[Saved data entries]
##############################

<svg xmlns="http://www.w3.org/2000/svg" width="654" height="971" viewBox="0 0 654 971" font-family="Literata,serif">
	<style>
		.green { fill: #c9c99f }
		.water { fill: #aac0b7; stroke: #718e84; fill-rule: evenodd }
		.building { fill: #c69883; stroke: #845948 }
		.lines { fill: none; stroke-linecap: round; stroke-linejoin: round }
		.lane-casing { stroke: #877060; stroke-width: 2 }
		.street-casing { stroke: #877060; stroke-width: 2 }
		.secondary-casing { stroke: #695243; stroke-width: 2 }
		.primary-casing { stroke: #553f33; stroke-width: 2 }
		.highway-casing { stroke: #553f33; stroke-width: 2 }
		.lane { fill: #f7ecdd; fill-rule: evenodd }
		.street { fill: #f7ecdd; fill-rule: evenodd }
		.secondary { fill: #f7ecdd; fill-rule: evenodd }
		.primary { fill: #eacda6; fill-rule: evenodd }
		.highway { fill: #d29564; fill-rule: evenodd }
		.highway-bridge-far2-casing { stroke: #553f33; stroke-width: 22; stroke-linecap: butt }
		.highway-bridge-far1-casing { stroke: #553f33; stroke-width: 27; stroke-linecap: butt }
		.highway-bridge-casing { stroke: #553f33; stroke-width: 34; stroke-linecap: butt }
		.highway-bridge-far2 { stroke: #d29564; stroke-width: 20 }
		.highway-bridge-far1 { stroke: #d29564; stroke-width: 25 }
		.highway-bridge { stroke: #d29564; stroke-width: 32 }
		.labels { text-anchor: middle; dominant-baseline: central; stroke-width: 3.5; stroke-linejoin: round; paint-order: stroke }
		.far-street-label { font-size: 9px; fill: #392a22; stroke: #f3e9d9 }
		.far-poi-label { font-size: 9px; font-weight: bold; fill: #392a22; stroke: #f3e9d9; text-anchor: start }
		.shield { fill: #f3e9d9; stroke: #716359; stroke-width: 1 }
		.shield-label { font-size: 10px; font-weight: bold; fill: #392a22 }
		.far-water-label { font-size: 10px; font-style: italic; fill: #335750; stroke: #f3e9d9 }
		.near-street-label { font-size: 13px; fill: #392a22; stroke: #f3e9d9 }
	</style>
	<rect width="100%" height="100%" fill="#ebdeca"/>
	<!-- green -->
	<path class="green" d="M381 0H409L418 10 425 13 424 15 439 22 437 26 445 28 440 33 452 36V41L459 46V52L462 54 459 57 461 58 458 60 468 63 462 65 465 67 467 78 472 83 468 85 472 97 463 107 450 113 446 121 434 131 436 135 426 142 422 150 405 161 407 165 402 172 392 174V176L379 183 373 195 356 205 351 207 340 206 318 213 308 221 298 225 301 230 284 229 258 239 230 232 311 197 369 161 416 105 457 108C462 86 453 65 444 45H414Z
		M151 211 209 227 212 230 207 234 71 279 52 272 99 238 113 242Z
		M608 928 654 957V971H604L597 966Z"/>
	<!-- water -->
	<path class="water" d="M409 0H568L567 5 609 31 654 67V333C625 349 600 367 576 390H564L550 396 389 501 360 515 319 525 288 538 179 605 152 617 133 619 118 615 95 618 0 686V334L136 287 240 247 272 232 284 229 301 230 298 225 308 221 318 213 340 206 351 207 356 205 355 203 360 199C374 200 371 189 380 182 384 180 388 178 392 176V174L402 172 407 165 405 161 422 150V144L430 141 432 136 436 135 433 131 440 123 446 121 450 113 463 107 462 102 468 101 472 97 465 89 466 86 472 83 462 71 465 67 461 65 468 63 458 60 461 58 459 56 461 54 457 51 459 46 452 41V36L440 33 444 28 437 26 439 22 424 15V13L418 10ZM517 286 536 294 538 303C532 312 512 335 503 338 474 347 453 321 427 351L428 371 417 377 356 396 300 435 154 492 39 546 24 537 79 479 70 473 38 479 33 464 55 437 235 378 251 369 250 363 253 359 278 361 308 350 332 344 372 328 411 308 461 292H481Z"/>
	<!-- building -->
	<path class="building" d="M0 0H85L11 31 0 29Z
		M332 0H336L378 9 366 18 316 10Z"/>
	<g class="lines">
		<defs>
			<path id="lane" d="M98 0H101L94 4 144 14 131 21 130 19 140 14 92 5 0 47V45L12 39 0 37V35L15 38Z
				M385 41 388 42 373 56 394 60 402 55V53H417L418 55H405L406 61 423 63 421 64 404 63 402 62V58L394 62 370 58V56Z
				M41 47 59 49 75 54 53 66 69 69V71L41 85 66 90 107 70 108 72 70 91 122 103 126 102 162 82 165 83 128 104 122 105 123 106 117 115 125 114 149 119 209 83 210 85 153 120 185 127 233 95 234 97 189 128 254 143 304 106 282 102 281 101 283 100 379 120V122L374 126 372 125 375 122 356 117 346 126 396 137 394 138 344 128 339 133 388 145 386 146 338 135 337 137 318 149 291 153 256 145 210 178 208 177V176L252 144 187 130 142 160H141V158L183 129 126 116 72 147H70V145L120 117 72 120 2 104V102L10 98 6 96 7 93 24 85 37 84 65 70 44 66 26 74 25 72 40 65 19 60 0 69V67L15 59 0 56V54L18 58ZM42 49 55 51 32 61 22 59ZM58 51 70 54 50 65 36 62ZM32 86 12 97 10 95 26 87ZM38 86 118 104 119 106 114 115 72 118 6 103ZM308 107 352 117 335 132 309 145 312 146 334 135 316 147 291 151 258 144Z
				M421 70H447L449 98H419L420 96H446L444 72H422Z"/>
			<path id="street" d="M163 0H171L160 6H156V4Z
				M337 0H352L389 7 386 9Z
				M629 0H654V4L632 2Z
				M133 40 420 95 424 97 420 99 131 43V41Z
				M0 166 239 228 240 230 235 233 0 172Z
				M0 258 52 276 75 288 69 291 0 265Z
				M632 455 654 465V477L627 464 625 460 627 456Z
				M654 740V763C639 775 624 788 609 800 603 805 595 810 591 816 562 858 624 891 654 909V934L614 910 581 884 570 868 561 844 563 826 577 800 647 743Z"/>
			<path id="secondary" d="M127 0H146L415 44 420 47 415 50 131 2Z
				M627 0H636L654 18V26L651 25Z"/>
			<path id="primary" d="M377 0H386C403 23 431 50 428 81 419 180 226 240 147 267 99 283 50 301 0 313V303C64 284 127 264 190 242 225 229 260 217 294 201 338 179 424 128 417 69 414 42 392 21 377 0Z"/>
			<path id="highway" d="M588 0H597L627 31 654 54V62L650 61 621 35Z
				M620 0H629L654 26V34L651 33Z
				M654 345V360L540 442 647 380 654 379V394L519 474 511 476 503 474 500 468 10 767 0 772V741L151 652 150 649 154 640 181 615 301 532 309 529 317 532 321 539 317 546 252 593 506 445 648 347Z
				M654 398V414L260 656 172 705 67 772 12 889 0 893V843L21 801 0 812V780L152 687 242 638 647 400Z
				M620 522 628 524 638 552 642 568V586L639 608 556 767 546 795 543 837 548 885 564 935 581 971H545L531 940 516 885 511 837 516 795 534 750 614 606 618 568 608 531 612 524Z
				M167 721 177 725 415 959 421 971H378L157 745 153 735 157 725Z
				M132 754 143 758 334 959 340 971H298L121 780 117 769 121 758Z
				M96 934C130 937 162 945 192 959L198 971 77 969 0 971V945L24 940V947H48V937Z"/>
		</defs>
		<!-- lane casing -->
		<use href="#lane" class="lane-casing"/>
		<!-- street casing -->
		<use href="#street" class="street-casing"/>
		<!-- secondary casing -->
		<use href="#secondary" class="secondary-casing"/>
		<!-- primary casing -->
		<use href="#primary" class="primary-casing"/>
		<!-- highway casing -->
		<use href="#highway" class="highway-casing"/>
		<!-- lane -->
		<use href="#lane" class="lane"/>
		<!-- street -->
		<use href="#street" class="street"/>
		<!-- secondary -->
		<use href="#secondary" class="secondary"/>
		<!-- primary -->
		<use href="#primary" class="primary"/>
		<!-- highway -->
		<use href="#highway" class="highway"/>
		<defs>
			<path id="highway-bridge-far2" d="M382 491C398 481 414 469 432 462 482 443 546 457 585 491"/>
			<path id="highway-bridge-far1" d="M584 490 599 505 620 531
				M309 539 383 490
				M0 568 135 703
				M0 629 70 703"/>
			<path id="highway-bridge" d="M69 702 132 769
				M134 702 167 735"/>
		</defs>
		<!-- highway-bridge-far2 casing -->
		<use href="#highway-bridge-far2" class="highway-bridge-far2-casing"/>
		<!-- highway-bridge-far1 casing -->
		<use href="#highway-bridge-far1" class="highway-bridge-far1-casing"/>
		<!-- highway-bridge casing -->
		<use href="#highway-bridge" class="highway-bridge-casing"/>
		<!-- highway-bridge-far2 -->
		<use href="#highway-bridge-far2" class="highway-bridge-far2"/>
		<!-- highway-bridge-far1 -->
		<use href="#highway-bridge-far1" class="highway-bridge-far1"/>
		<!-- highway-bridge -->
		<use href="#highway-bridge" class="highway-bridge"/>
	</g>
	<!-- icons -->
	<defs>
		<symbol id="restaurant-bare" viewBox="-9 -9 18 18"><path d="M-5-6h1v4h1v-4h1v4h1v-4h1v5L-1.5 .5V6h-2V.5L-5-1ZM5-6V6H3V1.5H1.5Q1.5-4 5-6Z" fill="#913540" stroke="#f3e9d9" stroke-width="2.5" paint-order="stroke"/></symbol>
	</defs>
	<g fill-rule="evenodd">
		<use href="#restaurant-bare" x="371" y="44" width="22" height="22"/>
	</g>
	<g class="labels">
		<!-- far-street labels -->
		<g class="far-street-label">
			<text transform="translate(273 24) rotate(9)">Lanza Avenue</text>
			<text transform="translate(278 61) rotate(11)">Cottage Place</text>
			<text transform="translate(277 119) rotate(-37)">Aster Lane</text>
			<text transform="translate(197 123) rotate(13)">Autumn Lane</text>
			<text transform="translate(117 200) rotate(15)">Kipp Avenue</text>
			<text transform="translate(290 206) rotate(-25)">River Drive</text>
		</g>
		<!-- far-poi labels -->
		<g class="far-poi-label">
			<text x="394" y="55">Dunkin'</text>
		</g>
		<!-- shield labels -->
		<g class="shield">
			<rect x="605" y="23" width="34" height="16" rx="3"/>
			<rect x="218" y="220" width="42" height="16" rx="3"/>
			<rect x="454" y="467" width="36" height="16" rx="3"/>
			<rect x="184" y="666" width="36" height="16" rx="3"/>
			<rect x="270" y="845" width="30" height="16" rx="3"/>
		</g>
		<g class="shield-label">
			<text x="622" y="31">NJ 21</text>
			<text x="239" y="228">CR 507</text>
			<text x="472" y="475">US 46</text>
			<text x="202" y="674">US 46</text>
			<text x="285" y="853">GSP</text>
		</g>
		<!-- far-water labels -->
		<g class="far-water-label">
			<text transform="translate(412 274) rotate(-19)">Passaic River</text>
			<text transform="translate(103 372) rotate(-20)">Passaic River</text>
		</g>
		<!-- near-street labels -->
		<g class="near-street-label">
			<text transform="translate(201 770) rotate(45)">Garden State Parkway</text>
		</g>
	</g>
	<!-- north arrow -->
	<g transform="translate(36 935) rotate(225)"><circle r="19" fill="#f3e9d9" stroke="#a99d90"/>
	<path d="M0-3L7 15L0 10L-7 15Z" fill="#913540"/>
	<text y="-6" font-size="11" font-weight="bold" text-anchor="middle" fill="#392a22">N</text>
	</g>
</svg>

##############################

§ Task objective: Take every line above where "lines" appears and copy it.

§ Solved exercise:
		.lines { fill: none; stroke-linecap: round; stroke-linejoin: round }
	<g class="lines">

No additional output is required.